> [TEXT]:

···

# Any ideas for new villagers' personalities?



## budewarmin (Jan 19, 2014)

Any ideas for new villagers' personalities?


----------



## oak (Jan 19, 2014)

Maybe a nerdy or shy personality. They should have 5 for each gender so you don't have doubles in your town.


----------



## Alphamega (Jan 19, 2014)

I'm thinking of a lazy type personality, but for females instead.  That'd be really cute, and also just an interesting thing to see, since you don't see any females in Animal Crossing with that level of relaxedness.


----------



## jolokia (Jan 19, 2014)

You mean like... new villagers, and what their personalities would be? Or new personalities for villagers?

Assuming the latter, "nerdy" might be fun, though a lot of the current lazies seem to come under that already (Egbert, Barold)
Uhhh, how about "heroic"? Like a cross between the smug and the jock, these guys are constantly going on about honor and courage and damsels in distress. They'll ask you to get them a certain bug so they can practice not being scared of it, etc.
Maybe something like "shy" - harder to befriend than the normals, tend to stutter and blush when you talk to them


----------



## eeriewig (Jan 19, 2014)

···

> [INFORMATION PROVIDED]:
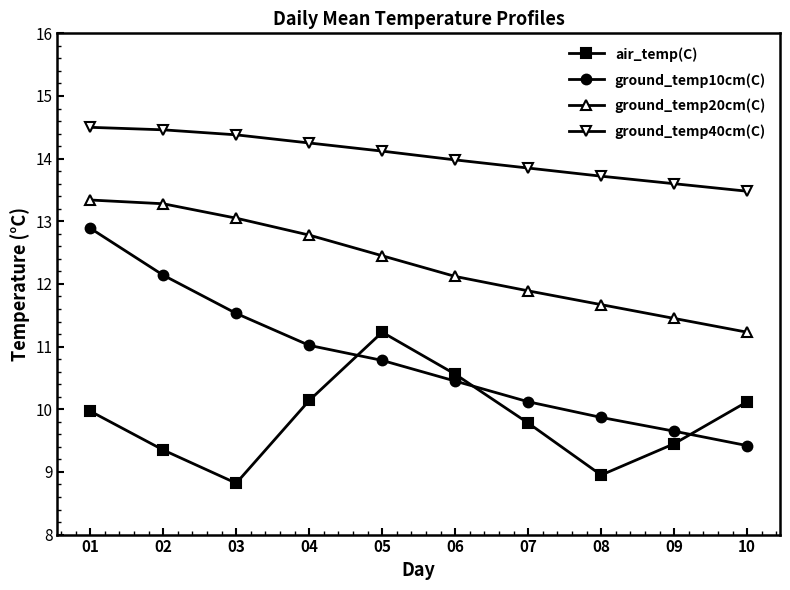

The ground_temp20cm(C) series shows 13.3 at 01. True or false?

True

···

> [LIST OF TASKS]:
- a) Please revise the villager thread, starting at the words "## jolokia (Jan" and ending after "eeriewig (Jan 19, 2014)", with "heroic" changed to "valiant".
- b) In the villager thread, how many villagers of each gender does oak say each personality should have?
Work only from the villager thread.

> [RESPONSES BY ITEM NUMBER]:
- a)
## jolokia (Jan 19, 2014)

You mean like... new villagers, and what their personalities would be? Or new personalities for villagers?

Assuming the latter, "nerdy" might be fun, though a lot of the current lazies seem to come under that already (Egbert, Barold)
Uhhh, how about "valiant"? Like a cross between the smug and the jock, these guys are constantly going on about honor and courage and damsels in distress. They'll ask you to get them a certain bug so they can practice not being scared of it, etc.
Maybe something like "shy" - harder to befriend than the normals, tend to stutter and blush when you talk to them


----------



## eeriewig (Jan 19, 2014)

- b) Five for each gender.